منبع: سایت http://www.minnpost.com
“The Sveriges Riksbank Prize in Economic Sciences in Memory of Alfred Nobel 2013 was awarded jointly to Eugene F. Fama, Lars Peter Hansen and Robert J. Shiller ‘for their empirical analysis of asset prices.’”
Fama posited what has come to be called the efficient markets hypothesis. According to Fama: “An efficient market is a market that is efficient in processing information. The prices of securities at any time are based on correct evaluation of all information available at that time. In an efficient capital market, prices fully reflect available information.” Financial markets work well.
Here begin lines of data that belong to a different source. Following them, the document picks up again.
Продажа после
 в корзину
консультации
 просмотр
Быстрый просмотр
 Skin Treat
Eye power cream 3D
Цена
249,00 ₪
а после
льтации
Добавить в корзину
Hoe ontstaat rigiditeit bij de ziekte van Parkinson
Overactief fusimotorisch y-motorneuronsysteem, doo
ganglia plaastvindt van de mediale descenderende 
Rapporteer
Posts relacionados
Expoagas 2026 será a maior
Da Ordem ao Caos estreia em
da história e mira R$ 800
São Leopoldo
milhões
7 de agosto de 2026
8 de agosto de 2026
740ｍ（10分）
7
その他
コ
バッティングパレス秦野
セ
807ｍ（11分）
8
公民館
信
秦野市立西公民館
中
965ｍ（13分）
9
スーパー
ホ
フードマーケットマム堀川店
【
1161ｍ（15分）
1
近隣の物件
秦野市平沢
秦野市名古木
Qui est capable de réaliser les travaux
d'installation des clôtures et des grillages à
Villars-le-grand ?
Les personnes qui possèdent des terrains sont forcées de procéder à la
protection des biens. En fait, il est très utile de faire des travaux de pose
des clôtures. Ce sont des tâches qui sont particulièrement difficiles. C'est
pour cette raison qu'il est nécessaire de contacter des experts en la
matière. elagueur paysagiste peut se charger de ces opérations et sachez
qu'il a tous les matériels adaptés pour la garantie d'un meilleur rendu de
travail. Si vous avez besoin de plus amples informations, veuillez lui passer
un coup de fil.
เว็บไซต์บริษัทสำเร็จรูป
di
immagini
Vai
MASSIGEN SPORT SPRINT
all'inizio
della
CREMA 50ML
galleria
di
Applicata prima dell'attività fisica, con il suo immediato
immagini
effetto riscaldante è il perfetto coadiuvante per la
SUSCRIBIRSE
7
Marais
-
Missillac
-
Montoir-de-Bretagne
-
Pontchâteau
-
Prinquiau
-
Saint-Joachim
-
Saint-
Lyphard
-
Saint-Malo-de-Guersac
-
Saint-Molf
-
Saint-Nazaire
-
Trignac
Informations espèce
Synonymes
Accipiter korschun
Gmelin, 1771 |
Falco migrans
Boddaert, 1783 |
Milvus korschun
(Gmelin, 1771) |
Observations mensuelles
Shiller is the leading developer the field known as behavioral finance. As he told the Washington Post: “When I look around I see a lot of foolishness, and I can’t believe it’s not important economically.” In particular, Shiller argues that financial markets don’t work well and are prone to bubbles such as the stock market boom and bust of the late 1990s and the housing market of the 2000s. (Shiller, along with Karl Case of Wellseley College, developed the home price indices that bear his name.)
Hansen, who earned his Ph.D at the University of Minnesota, created statistical techniques that allowed economists to test the Efficient Markets Hypothesis against the data. The method, called Generalized Method of Moments Estimation, quickly became a standard tool in the financial economist’s toolbox.